Technique and technology


The Impressionists were excited by new developments and ways of thinking in regard to colour theory, in particular, to how light affected colour. Traditional painting techniques dictated that to make shadow, one simply added black or brown to the object’s colour. However, Impressionism viewed shadow differently, as still being influenced by the environment of light rather than just an absence of it.


Instead of black or brown, Impressionist painters would use the dominant colour of the object and break it up with its complementary colour. For example, in Wheatstacks, End of Summer by Monet, the burnt oranges and yellows of the wheat have blues and greens for their shadow.


Claude Monet painting of "Wheatstacks, End of Summer" from 1890
Claude Monet, Wheatstacks, End of Summer, 1890-91

But the difficulty of capturing light at a specific time meant that Impressionist painters had to work quickly. To do so, their brushstrokes were quick and without the precision and careful blending that was notable of traditional Realist masters. Such techniques gave these paintings a spontaneity and life that lacked in previous movements.


It also meant that Impressionist painters had to go to their subject matter rather than make a quick sketch and work in a studio.

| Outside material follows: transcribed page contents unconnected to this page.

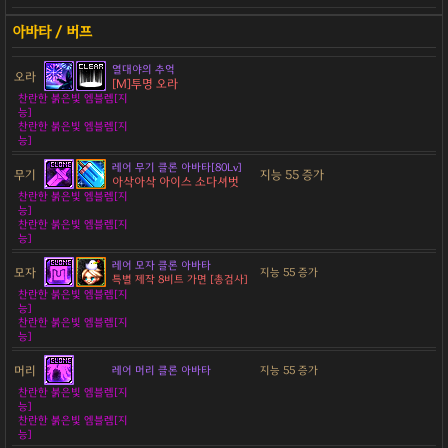
열대야의 추억
오라
[M]투명 오라
찬란한 붉은빛 엠블렘[지
능]
찬란한 붉은빛 엠블렘[지
능]
레어 무기 클론 아바타[80Lv]
무기
지능 55 증가
아삭아삭 아이스 소다셔벗
찬란한 붉은빛 엠블렘[지
능]
찬란한 붉은빛 엠블렘[지
능]
레어 모자 클론 아바타
모자
지능 55 증가
특별 제작 8비트 가면 [총검사]
찬란한 붉은빛 엠블렘[지
능]
찬란한 붉은빛 엠블렘[지
능]
머리
레어 머리 클론 아바타
지능 55 증가
찬란한 붉은빛 엠블렘[지
능]
찬란한 붉은빛 엠블렘[지
능]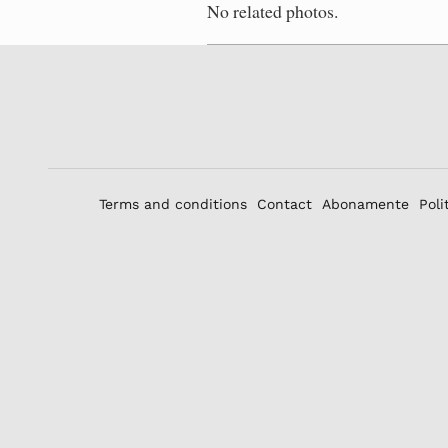
No related photos.
Terms and conditions
Contact
Abonamente
Poli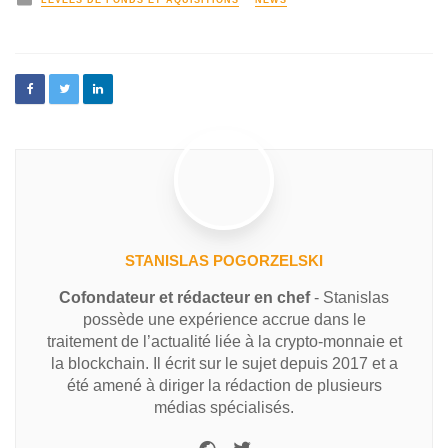
LEVÉES DE FONDS ET AQUISITIONS
NEWS
STANISLAS POGORZELSKI
Cofondateur et rédacteur en chef
- Stanislas
possède une expérience accrue dans le
traitement de l’actualité liée à la crypto-monnaie et
la blockchain. Il écrit sur le sujet depuis 2017 et a
été amené à diriger la rédaction de plusieurs
médias spécialisés.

They became the first painters to work en plein air, or to paint outdoors. This was made possible by the introduction of paint tubes, allowing artists to carry their materials with them and making the studio mobile. Painting outdoors was essential to the work of the Impressionists because it was the only way to truly capture a particular moment in time, based on its light and weather.


Composition


Traditional composition dictated that everything in a painting had to be arranged in a manner that drew the eye into a focal point. But this was boring to the Impressionists, and even lacked the realism of spontaneity they desired.


So, rather than drawing the eye into a central point (usually the centre of the canvas), Impressionist paintings drew from photography as an influence, which was still a very new technology of the day. Photographers would crop their pictures to get the composition they wanted. This often led to unique arrangements where subjects were around the edges or off-centre, more like how they viewed the world with their naked eyes.

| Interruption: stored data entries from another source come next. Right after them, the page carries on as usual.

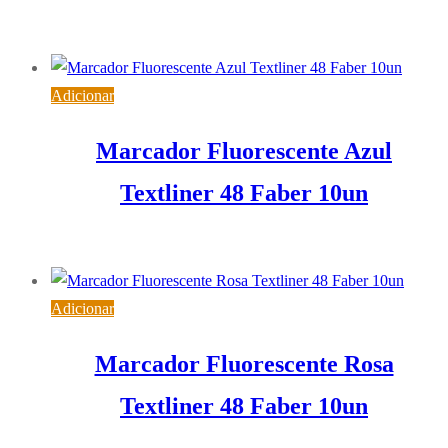
7,15
€
IVA inc. (
5,81
€
)
Adicionar
Marcador Fluorescente Azul
Textliner 48 Faber 10un
7,15
€
IVA inc. (
5,81
€
)
Adicionar
Marcador Fluorescente Rosa
Textliner 48 Faber 10un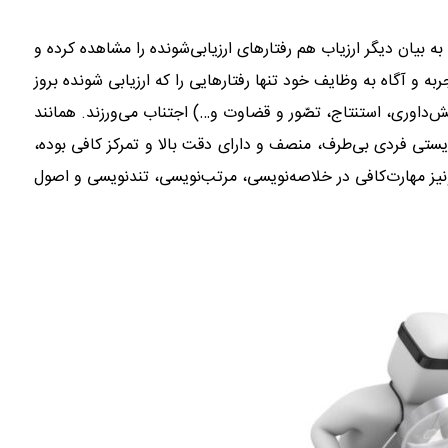
 بیان دیگر ارزیاب هم رفتارهای ارزیابی‌شونده را مشاهده کرده و
 و آگاه به وظایف خود تنها رفتارهایی را که ارزیابی شونده بروز
‌داوری، استنتاج، تصّور و قضاوت و…) اجتناب می‌ورزند. همانند
ایستی فردی بی‌طرف، منصف و دارای دقت بالا و تمرکز کافی بوده،
نیز مهارت‌کافی در خلاصه‌نویسی، مرتب‌نویسی، تندنویسی و اصول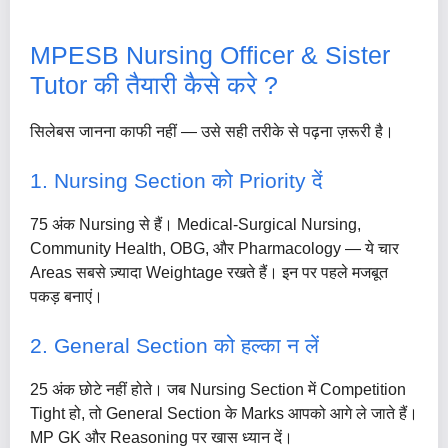
MPESB Nursing Officer & Sister
Tutor की तैयारी कैसे करे ?
सिलेबस जानना काफी नहीं — उसे सही तरीके से पढ़ना ज़रूरी है।
1. Nursing Section को Priority दें
75 अंक Nursing से हैं। Medical-Surgical Nursing,
Community Health, OBG, और Pharmacology — ये चार
Areas सबसे ज़्यादा Weightage रखते हैं। इन पर पहले मजबूत
पकड़ बनाएं।
2. General Section को हल्का न लें
25 अंक छोटे नहीं होते। जब Nursing Section में Competition
Tight हो, तो General Section के Marks आपको आगे ले जाते हैं।
MP GK और Reasoning पर खास ध्यान दें।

To mimic this, Impressionist painters would use asymmetry, disturbing traditional hierarchies of form, line and shape. Subjects would be to towards the edges of canvases, having their backs turned or be looking off-canvas.


Edgar Degras painting of "Four Dancers" from 1899
Edgar Degas, Four Dancers, c. 1899

Subject matter


The Académie favoured historical and religious subjects, but this was not interesting to the Impressionists. Everyday life was interesting. Nature was interesting. The ‘now’ was interesting.


Their subjects ranged from landscapes of farmer’s fields to the newly constructed factory buildings of the growing Industrial Revolution. They captured everyday people doing everyday things, such as people relaxing in a park or walking to work.


From Impressionism to beyond


The heart of Impressionism was short-lived. The last exhibition of the Societe was in 1886, only 12 years after their first. But it is arguably the most influential Western art movement for how it led to what came after. It was the foundation for what we now refer broadly to modern art. Neo-Impressionism ran with their new discoveries in colour theory. The impressionistic view behind Impressionism was the birth of all abstract art, letting artists for the first time, strive for feeling rather than brushstroke precision.